Ai companies are usually secret about their educational data sources, but the Proof News study found that some of the richest of these companies in the world have used materials from thousands of YouTube to train AI. Companies did so despite the rules of Youtube against harvesting materials from the platform without permission. In our study, the Silicon Valley Heavyweight Sign used 173,536 YouTube videos, including more than 48,000 channels, including all, Nvidia, Apple and Salesforce.
This data set is called YouTube subtitles, including videos from education and online training channels from the KE Khan Institute, MIT and Harvard. The Wall Street Journal, NPR, and the BBC also use their videos to train artificial intelligence, as do The Late Show with Stephen Colbert, Last Week Tonight with John Oliver, and Jimmy Kimmel Live in this way.
Proof News also revealed the profiles of YouTube superstars, including MrBeast (289 million subscribers, two workout videos), Marks Brownlee (19 million subscribers, seven videos), Jacksepticeye (nearly 31 million subscribers, 377 videos) and PewDiePie (111 million subscribers, 111 ) million subscribers, 7 videos). recorded videos). Some of the material used to train AI also promoted conspiracies such as the “flat-earth theory.”
Proof News created a tool to search for creators in the YouTube AI training dataset.
“No one came to me and said, ‘We would like to use this,’” said David Pakman, host of The David Pakman Show, a left-leaning politics channel with more than 2 million subscribers and more than 2 billion views. His nearly 160 videos were drawn to the concentration of education data on YouTube.
Four people work in Pakman's business. Parkman said that if AI companies are paid, he should be compensated for the use of his data. He noted that several media companies have recently signed contracts requiring them to use their work to train artificial intelligence. "This is my livelihood and I invest time, resources, money and staff time into creating this content," Parkman said. — There is really no shortage of jobs.
"It's a steal," said Nebula CEO Dave Viscus. Stolen from YouTube and used to train artificial intelligence. Viscus said using a creator's work without their consent is "disrespectful," especially since studios can use "generative artificial intelligence to replace artists whenever possible."
"Could it be used to exploit and harm artists? Yes, absolutely," Viscus said. Representatives for EleutherAI, the creator of the dataset, did not respond to a request for comment on Proof's findings, including allegations that the footage was used without permission. The company's website says its overall goal is to lower the barriers to AI development for people outside of large tech companies, and that the company has historically provided "access to cutting-edge AI technology through training and release models."
YouTube subtitles do not contain video images.

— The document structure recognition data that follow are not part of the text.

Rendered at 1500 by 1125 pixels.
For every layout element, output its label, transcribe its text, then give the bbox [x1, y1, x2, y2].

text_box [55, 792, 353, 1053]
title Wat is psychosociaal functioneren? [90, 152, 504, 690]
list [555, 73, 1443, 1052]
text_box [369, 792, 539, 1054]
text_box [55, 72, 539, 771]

Instead, they consist of plain text of the video subtitles, often including translations in languages such as Japanese, German, and Arabic. According to research published by EleutherAI, the dataset is part of a collection published by the nonprofit Pile. The stack was developed by including material not only from YouTube, but also from the European Parliament, the English Wikipedia, and a series of emails from Enron employees that were released as part of a federal investigation into the company. Most of the Pile datasets are available and open to any Internet user with enough space and computing power to access them. Academics and other developers outside of Big Tech used the dataset, but they weren't the only ones. Companies worth hundreds of billions and trillions of dollars, including Apple, Nvidia and Salesforce, describe in their research papers and posts how they use Pile to train artificial intelligence. The documents also show that Apple used Pile to train OpenELM, a high-level model that was released in April, a few weeks after the company announced that iPhones and MacBooks would add new artificial intelligence capabilities. The company's publication stated that Bloomberg and data assistants had also trained pile models.
Anthropic is also a leading AI manufacturer who has received $ 4 billion for investment from Amazon and advertised the concentration of "AI security".
Human and human representative, Jennifer Martinez, said in a statement: "There is a small part of YouTube subtexts in this pile." "YouTube's terms apply to the direct use of its platform, which is different from the use of Pile's datasets. For possible violations of YouTube's Terms of Service, we refer the author of Pile.
Salesforce also confirmed that it uses Pile to build artificial intelligence models for "academic and research purposes." Xiong Kaiming, the company's vice president of artificial intelligence research, emphasized in a statement that the dataset is "public."
Salesforce then released the same AI model for public use in 2022, which has since been downloaded at least 86,000 times, according to its Hugging Face page. Salesforce developers in their research writings pointed out that this pile also has blasphemy and "gender prejudice and certain religious groups" and warns that it could lead to "vulnerabilities and security issues". Proof of news revealed that thousands of blasphemy on YouTube subtitles and competition and gender screen examples. Salesforce representative did not answer security questions. Nvidia representatives declined to comment. Representatives for Apple, Databricks and Bloomberg did not respond to requests for comment.